(Saved data entries)
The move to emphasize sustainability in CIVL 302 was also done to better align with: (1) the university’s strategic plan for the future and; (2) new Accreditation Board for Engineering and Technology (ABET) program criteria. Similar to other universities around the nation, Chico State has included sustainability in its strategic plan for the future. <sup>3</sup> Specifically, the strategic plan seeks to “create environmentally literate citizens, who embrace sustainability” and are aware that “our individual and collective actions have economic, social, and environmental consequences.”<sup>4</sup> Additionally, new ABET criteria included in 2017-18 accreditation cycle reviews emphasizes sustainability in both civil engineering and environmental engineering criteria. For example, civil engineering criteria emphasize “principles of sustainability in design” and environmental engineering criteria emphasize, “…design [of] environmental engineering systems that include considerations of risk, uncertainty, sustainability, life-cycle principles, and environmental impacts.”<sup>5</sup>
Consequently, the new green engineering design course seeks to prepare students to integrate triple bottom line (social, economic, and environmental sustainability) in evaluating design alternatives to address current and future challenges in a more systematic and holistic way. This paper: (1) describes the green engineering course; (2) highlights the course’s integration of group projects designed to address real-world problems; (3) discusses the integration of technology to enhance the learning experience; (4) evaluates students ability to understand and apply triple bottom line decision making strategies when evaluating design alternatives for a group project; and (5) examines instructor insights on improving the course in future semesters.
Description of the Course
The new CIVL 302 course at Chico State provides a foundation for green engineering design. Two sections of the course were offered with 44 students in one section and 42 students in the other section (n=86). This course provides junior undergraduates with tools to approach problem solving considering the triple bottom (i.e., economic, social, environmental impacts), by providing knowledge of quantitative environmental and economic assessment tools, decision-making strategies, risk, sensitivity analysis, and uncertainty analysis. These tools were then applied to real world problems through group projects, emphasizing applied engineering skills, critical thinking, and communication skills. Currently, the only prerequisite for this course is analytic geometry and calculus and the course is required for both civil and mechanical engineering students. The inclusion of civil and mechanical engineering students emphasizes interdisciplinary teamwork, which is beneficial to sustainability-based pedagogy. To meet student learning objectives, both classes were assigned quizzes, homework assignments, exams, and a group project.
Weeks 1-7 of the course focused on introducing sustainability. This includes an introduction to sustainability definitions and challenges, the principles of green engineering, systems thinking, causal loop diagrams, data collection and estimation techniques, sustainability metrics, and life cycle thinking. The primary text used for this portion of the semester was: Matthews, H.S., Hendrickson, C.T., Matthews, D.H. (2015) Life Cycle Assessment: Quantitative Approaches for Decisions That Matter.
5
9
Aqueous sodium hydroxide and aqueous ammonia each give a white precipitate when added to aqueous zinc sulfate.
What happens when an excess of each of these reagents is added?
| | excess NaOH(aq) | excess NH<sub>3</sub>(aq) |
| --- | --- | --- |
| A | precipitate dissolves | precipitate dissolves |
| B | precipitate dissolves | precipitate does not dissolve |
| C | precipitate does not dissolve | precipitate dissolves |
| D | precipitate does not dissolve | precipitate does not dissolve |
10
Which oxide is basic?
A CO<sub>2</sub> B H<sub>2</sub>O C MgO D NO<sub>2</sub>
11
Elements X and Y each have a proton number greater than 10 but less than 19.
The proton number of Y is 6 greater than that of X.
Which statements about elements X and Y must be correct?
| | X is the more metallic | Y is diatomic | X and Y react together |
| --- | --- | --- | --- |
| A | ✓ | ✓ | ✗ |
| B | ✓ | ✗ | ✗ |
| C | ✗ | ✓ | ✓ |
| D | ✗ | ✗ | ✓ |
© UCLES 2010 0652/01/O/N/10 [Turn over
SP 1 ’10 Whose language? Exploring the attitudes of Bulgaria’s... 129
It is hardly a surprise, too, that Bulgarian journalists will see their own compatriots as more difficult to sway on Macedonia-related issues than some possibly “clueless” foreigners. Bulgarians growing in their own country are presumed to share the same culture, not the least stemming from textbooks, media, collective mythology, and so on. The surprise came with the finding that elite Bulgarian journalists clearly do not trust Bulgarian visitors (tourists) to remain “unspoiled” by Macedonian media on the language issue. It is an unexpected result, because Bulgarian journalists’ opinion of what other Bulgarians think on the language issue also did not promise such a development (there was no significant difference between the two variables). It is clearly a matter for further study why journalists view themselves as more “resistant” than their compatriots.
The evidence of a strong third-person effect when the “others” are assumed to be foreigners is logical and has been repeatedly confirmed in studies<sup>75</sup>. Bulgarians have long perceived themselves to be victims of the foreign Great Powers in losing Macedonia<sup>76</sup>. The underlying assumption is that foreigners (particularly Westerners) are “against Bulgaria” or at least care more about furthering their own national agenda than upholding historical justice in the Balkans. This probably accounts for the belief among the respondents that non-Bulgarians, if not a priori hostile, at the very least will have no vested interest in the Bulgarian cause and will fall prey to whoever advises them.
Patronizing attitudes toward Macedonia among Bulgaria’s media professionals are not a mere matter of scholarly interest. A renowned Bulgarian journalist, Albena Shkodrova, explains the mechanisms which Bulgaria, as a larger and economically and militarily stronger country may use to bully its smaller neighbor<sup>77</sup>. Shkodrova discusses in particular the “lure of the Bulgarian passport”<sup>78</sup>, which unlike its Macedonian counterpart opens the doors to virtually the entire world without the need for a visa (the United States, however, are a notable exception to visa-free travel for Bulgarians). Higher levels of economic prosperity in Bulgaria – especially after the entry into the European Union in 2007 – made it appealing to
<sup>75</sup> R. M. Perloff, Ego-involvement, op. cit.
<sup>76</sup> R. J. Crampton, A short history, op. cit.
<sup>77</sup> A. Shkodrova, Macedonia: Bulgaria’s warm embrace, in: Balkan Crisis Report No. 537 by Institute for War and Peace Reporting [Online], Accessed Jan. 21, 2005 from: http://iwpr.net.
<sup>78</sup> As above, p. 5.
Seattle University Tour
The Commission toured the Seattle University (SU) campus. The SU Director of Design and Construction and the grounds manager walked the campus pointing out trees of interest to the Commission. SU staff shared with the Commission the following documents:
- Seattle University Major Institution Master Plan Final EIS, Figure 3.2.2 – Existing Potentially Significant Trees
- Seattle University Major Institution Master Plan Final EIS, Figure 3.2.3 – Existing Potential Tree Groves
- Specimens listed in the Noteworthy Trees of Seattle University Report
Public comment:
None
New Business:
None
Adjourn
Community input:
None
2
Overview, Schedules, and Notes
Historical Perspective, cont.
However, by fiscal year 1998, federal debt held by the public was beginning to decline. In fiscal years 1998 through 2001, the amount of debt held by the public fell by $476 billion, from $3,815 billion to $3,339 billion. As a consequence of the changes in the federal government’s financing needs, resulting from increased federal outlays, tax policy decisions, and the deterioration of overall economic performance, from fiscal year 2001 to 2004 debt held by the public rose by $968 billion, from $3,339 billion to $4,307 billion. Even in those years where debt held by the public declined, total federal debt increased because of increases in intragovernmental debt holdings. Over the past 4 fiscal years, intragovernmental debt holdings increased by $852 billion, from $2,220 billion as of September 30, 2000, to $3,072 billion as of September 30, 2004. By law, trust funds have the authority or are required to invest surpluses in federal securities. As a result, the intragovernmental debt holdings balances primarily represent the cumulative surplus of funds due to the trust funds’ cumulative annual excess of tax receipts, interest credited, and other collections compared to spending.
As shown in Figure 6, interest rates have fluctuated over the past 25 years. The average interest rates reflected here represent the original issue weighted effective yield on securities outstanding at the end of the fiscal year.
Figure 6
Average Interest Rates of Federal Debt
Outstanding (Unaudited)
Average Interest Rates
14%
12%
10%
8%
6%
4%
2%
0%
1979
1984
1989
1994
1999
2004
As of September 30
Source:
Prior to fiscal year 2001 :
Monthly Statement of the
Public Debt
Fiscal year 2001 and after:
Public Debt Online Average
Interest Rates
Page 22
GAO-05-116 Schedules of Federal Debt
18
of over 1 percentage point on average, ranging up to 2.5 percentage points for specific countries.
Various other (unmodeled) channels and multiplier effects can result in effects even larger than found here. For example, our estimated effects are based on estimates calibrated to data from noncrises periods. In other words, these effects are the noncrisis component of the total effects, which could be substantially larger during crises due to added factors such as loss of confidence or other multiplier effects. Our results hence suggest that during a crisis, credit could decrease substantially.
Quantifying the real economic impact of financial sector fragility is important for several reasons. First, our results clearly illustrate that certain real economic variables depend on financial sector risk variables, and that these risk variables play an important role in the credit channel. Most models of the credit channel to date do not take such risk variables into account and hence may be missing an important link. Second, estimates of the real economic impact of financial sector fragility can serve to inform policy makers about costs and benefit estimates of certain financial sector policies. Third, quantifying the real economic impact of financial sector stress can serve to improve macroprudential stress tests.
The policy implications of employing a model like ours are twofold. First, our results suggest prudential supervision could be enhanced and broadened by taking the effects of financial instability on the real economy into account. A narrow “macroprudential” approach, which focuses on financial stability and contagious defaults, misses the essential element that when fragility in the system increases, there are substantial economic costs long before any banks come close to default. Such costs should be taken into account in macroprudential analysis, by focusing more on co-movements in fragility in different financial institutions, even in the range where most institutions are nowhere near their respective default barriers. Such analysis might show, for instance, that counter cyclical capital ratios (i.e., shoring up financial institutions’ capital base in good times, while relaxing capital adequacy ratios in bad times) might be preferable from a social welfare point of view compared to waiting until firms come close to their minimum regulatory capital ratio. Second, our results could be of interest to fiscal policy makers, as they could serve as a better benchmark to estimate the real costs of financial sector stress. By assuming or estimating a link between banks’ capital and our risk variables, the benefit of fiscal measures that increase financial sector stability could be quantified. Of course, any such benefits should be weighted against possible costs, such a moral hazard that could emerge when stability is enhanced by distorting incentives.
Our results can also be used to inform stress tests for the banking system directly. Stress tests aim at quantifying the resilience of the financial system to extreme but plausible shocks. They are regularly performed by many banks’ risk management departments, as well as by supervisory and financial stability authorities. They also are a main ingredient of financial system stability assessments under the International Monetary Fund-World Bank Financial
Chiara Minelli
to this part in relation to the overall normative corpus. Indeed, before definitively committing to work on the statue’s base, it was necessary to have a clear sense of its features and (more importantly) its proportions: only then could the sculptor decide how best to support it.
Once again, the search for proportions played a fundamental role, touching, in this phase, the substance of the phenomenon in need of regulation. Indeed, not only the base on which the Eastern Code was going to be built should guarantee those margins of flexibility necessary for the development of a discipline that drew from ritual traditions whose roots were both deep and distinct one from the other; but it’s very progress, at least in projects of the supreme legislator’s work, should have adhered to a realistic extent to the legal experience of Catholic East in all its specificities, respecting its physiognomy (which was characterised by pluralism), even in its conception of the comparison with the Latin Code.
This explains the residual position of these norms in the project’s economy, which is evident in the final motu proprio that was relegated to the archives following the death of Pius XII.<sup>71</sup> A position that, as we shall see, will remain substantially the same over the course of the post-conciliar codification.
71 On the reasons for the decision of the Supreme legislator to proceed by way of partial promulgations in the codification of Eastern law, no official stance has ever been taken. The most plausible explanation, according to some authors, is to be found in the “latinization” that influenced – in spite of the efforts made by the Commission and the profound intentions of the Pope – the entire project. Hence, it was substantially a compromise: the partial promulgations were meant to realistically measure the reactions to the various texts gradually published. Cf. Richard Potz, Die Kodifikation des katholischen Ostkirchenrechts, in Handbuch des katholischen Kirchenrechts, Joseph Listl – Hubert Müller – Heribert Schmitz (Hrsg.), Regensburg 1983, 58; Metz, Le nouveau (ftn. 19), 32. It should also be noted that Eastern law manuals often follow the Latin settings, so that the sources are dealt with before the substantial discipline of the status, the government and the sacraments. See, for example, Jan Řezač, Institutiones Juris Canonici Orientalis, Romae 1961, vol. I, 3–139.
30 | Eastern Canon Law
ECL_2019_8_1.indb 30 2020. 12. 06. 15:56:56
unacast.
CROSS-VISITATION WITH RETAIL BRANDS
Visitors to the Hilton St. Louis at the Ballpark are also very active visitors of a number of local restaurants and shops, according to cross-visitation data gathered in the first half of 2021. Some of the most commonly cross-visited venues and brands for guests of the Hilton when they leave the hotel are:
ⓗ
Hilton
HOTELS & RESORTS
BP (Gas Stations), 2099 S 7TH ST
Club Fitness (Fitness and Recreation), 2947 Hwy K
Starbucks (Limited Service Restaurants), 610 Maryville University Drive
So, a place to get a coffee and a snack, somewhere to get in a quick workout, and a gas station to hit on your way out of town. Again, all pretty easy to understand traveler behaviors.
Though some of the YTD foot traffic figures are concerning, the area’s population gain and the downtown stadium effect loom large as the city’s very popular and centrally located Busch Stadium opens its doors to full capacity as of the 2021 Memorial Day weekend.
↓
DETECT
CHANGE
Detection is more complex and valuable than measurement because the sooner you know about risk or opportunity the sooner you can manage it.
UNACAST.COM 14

** Exercise directions **
Please write out, exactly as they appear above, only the lines in the stretch from the line with "Average Interest Rates of Federal Debt" through the line with "Various other (unmodeled)".

** Answer below **
Average Interest Rates of Federal Debt
Outstanding (Unaudited)
Average Interest Rates
14%
12%
10%
8%
6%
4%
2%
0%
1979
1984
1989
1994
1999
2004
As of September 30
Source:
Prior to fiscal year 2001 :
Monthly Statement of the
Public Debt
Fiscal year 2001 and after:
Public Debt Online Average
Interest Rates
Page 22
GAO-05-116 Schedules of Federal Debt
18
of over 1 percentage point on average, ranging up to 2.5 percentage points for specific countries.
Various other (unmodeled) channels and multiplier effects can result in effects even larger than found here. For example, our estimated effects are based on estimates calibrated to data from noncrises periods. In other words, these effects are the noncrisis component of the total effects, which could be substantially larger during crises due to added factors such as loss of confidence or other multiplier effects. Our results hence suggest that during a crisis, credit could decrease substantially.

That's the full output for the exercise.